The particles are preferably supplied to the flame by at least one lance 9. The particles can also be supplied via primary combustion air 8 channels of the burner 2. Secondary combustion air 6 is supplied around the burner 2 for completing the combustion. The secondary combustion air 6 is preheated by a preheater 5, which is around the burner end of the kiln tube 1. The preheater 5 also cools discharged product 1 which is granules of calcium oxide. The mixture and feeding parameters of the primary 8 and secondary combustion air 6 will also affect to formation of NOx.

The supplied particles are preferably taken from dust separators of exhaust gas. The particles are bigger from a cyclone than taken from an electrostatic precipitator. Those particles are very dry and the source can be chosen for optimizing the process. Internally circulating and externally added raw material may also be ground or otherwise prepared for the supply of the particles.
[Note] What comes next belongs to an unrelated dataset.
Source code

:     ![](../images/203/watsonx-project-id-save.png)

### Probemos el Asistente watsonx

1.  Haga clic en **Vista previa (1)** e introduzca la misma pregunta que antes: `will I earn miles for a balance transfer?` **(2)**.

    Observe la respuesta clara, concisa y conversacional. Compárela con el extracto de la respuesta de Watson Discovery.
The particles are preferably supplied to flame 3 by at least one separate lance 9 over the burner 2. The lance 9 directs the flow of conveying air or other fluid and particles preferably mostly to the upper half of the flame 3 wherein the temperature peak is highest.

Fig 2. shows a transversally cut view of the interior of the kiln tube 1 for illustrating the preferred positions 14 and 15 where the particles should be supplied and spread. For filtering radiation energy absorbed by the refractory tiles 13 next to the flame 3, the particles can be supplied to areas between the flame 3 and the refractory tiles 13 surrounding the flame 3 area also or instead of supplying them to the flame 3. Preferably the nozzle 10 of the lance 9 has an outwards increasing internal cross sectional area so that the velocity of carrying fluid and supplied particles are reduced to a level which creates a cloud of dust particles at the burner 2 end of the kiln tube 1. The particles do not need to be supplied under the flame 3 nor to the rising side of the rotary kiln tube 1 where the refractory tiles 13 are covered by the particles of the bed 12 of treated material. At areas covered by the bed 12, the radiation is useful as it will finalize the reactions of the treated material. For the radiation filtering purpose, there is no need to lower the temperature of the areas surrounding the flame 3 by the dissolution reaction of calcium carbonate, so the supplied particles for the purpose can be for example discharged calcium oxide. The particles which are supplied only for reducing radiation, should be supplied by at least one separate lance 9.

The amount of blown particles can be more than needed for the reduction of the temperature of the flame 3, especially when it is not supplied to the flame 3 area but spread widely within the burner 2 end of the kiln. Still heat output of the flame 3 can be kept within sufficient level for achieving full calcination of fed raw material as the supplied particles will absorb the radiation and will spread the absorbed energy to treated material within the kiln tube 1.